>Statistical thinking & the ability to read and write

>Statistics are hugely underused. Even when they are used, they are improperly used. Much of the bolstering of weak arguments, miscommunication and ad-hoc ideology creation performed by individuals and organisations from the industrial revolution onwards are down to poor statistical use.

Entire industries are devoted to generating statistics; duplicating monstrous amounts of effort and when they are referred to e.g. in sales pitches, organisational reports, building/product tolerances, war crimes tribunals, political and environmental manifestos, news articles and business plans – they are so heavily caveated as to make them insensible. This is by contrast to the relatively deterministic, transparent and auditable approach organisations use to produce BI to support their own business decisions. Coupling this BI with governmental statistics is often necessary for the best decision making support, so commercial BI is itself hamstrung by statistics.

There are two key reasons for this:

1) Statistics are hard to find. If you are looking for, for example, the number of people that work in London currently (a simple enough request that many service organisations would need to be aware of), you will find this close to impossible. The UK Office for National Statistics (ONS) does not have this on their main site. Nor does the Greater London Authority or the newly released UK government linked data site. After you have wasted maybe twenty minutes of your time, you will be reduced to searching for “how many people work in London” then trawling through answers others have given when that same question has been asked. You will receive answers but many will be by small organisations or individuals that do not quote their sources. In the worst case, you may not even find these – instead using an unofficial figure for the whole of the UK which you have had to factor down to make sense just for London. If you search hard enough you will find what you are looking for at an ONS micro-site (completely different URL to ONS) but this data is over five years old.

2) Statistics have a poor image. The blame for this, in part, may be attributed to the famous Disraeli quote – “Lies, damn lies and statistics” in which he set generations of professionals into thinking they were akin to a practicable yet modish Victorian politician by disregarding statistics and cocking-a-snoop at the establishment in favour of their own experience. Showing you are practicable with maverick tendencies while (in overtly disregarding information that may cast doubt on your decision-making) shoring yourself up from failure – are powerful incentives. By contrast, other famous statistical quotes have been forgotten (“Statistical thinking will one day be as necessary for efficient citizenship as the ability to read and write” [H.G Wells]). Short-sighted governmental data integration, hugely delayed/over-budget government data-centric projects such as the UK National Health Service’s Records System, confusion over keys statistics e.g. number of asylum seekers and high-profile data losses haven’t helped matters since.

There is also a bit of a myth that statistical interpretation is an art and that the general public can be confused – even sent entirely the wrong message by engaging in statistical understanding. Only statisticians can work with this data. Certainly there is this side to statistical analysis (basically anything involving probability, subsets, distributions and meta-statistics) but for the most part, both the general public and organisations are crying out for basic (the answer to one question without qualifiers e.g. where/if etc.) statistical information that is quite simply – on a web-site (we can all just about manage now thanks), produced by or sponsored by the Government (we need to have a basic trust level) with a creation date (we need to know if its old). If statistics are estimates, we need to know that and any proportions need to indicate the sample size. We need this since we are now sophisticated enough to know “8/10 owners said their cats preferred it” has less impact than if we are talking about a dataset of ten cats rather than 10K cats (we don’t really need this though since we’re capable of working out proportions ourselves).

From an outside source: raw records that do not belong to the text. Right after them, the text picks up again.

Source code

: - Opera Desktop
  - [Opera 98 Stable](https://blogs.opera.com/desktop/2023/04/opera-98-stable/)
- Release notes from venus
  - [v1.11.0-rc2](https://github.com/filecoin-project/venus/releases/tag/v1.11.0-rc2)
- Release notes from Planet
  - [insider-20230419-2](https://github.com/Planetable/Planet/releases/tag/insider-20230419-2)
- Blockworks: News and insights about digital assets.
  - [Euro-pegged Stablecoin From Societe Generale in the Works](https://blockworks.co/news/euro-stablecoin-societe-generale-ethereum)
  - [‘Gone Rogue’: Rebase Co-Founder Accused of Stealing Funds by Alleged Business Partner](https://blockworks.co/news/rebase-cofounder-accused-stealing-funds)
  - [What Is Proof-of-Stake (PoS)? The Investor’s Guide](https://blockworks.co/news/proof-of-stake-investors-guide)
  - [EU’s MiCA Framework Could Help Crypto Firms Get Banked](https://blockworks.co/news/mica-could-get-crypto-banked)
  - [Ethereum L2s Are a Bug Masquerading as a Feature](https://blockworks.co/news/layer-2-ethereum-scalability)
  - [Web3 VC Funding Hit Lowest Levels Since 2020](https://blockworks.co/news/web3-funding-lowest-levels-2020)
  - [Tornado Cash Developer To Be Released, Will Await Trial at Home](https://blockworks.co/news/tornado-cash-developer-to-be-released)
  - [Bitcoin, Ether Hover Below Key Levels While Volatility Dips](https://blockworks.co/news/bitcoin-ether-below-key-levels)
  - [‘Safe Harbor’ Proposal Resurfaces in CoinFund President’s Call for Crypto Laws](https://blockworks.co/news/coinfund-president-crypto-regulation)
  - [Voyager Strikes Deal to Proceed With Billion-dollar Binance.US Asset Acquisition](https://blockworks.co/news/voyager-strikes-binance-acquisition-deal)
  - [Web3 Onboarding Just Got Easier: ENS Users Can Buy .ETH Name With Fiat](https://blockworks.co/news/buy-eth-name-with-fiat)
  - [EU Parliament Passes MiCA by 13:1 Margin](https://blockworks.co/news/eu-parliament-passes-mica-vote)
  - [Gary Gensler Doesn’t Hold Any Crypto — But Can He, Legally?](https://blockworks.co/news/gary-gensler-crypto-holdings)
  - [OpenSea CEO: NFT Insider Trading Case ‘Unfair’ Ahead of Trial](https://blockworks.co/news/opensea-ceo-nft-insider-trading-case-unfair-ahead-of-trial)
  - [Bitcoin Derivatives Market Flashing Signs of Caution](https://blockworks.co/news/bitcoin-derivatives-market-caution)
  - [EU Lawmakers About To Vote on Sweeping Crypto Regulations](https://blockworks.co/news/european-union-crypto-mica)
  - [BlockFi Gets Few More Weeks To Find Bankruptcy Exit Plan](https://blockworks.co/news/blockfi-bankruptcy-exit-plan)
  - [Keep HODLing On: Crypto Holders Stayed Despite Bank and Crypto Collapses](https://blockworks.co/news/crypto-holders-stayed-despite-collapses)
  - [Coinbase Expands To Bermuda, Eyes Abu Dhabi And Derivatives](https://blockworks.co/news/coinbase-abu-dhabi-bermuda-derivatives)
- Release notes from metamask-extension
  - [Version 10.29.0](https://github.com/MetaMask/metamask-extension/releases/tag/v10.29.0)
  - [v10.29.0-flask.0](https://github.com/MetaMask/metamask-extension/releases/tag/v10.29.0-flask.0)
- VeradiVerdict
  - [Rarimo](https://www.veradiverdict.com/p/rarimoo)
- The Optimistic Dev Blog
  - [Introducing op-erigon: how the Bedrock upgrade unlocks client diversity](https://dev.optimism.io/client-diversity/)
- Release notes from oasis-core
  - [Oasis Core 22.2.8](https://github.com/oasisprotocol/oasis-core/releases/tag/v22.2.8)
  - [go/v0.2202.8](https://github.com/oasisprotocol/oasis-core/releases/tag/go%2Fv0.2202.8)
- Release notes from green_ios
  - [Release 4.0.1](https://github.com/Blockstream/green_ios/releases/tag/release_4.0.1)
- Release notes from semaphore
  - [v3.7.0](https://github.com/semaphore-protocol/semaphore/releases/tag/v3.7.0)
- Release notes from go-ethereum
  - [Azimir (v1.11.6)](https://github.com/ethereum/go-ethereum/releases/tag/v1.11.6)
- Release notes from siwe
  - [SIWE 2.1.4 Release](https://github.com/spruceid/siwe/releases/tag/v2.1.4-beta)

We don’t want graphs since the scale can be manipulated. We don’t want averages since it is similarly open to abuse (mean, median or mode?).  If we make a mistake and relate subsets incorrectly then the people that we are communicating to may identify this and that in itself becomes part of the informational mix (perhaps we were ill-prepared and they should treat everything else we say with care). We actually don’t need sophisticated Natural Language Processing (NLP), BI or Semantic Web techniques to do this. It would be nice if it were linked data but concentrate on sourcing it first. We really are not that bothered about accuracy either (since its unlikely we are budgeting or running up accounts on governmental statistics).

Mostly we are making decisions on this information and we are happy rounding to the nearest ten percent. Are we against further immigration? Is there enough footfall traffic to open a flower shop? Do renters prefer furnished or unfurnished properties in London? Which party has the record for the least taxation? What are the major industries for a given area? We just need all the governmental data to be gathered and kept current (on at least a yearly basis) on one site with a moderately well thought-out Query By Example (QBE)-based interface. That’s it.

Reading and writing have been fundamental human rights in developed countries for decades. Broadband Internet access is fast becoming one too. Surely we need to see access to consistent, underwritten government statistics in this vein too. Where other political parties dispute the figures, they should be able to launch an inquiry into them. Too many inquiries will themselves become a statistic – open to interpretation. It is absolutely in the interest of organisations and current affair-aware individuals.